BEGIN Selected passage

Seasons
- ← 19992001 →

= 2000 Australian Individual Speedway Championship =

Australian motorcycle speedway championship

The 2000 Australian Individual Speedway Championship was held at the Gosford Speedway in Gosford, New South Wales on 5 February.

After missing the 1999 championship at his home track, Leigh Adams was back to win his fifth Australian Championship taking him to outright second on the list of Australian Championship winners, just one behind the record held by the late Billy Sanders. Making it an all Victorian podium, Mark Lemon and Jason Lyons finished in second and third places after Lemon defeated Lyons in a runoff. Local rider and defending national champion Todd Wiltshire defeated Craig Watson to claim the final qualifying spot in the Overseas final.

END Selected passage
BEGIN Information given

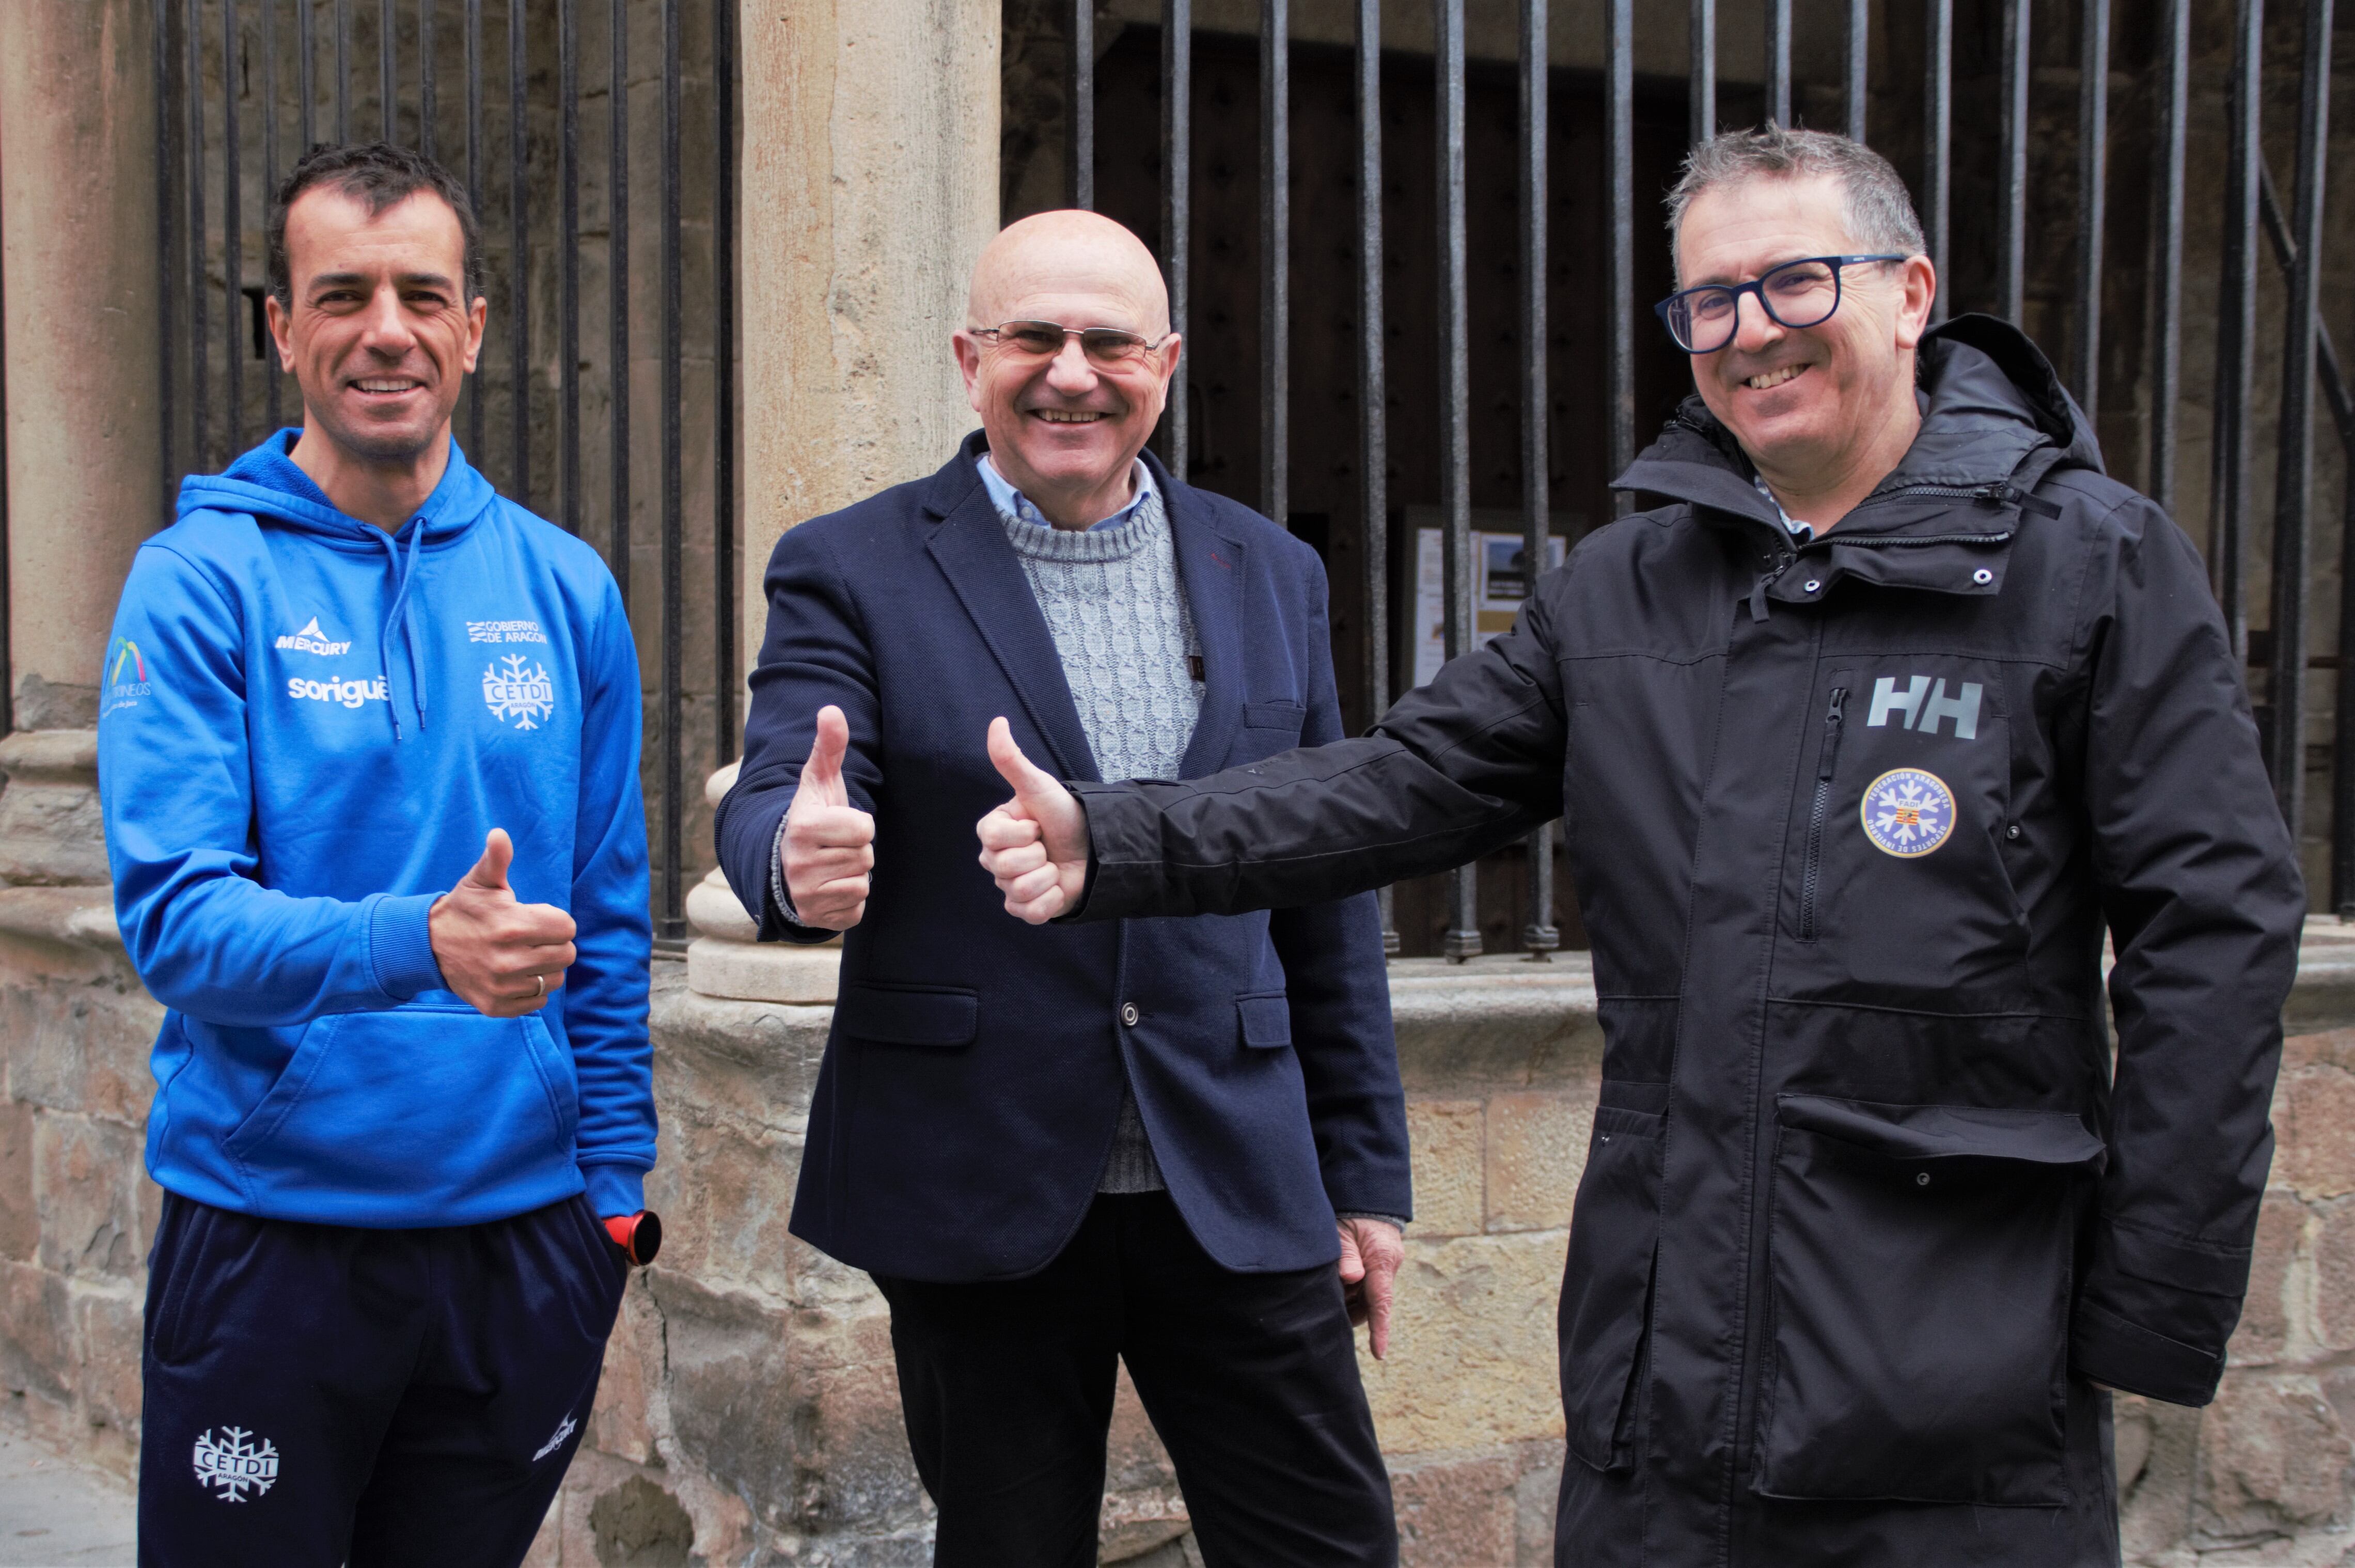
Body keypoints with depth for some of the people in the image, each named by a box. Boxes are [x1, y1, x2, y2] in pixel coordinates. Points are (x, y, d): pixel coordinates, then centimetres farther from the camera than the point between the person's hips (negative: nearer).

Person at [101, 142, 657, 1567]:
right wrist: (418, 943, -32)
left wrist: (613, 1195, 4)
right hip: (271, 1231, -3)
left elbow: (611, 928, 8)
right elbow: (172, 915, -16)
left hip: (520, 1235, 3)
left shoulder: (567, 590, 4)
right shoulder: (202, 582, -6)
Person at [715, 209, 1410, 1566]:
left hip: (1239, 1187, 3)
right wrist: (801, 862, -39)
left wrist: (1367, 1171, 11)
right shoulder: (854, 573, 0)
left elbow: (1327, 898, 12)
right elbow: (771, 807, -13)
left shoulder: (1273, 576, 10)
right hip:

END Information given

- [Exercise instructions]: Please give the venue that hosted the 2000 Australian Individual Speedway Championship, according to the speedway championship page. You won't need the items for this.

- [Task answer]: Gosford Speedway in Gosford, New South Wales.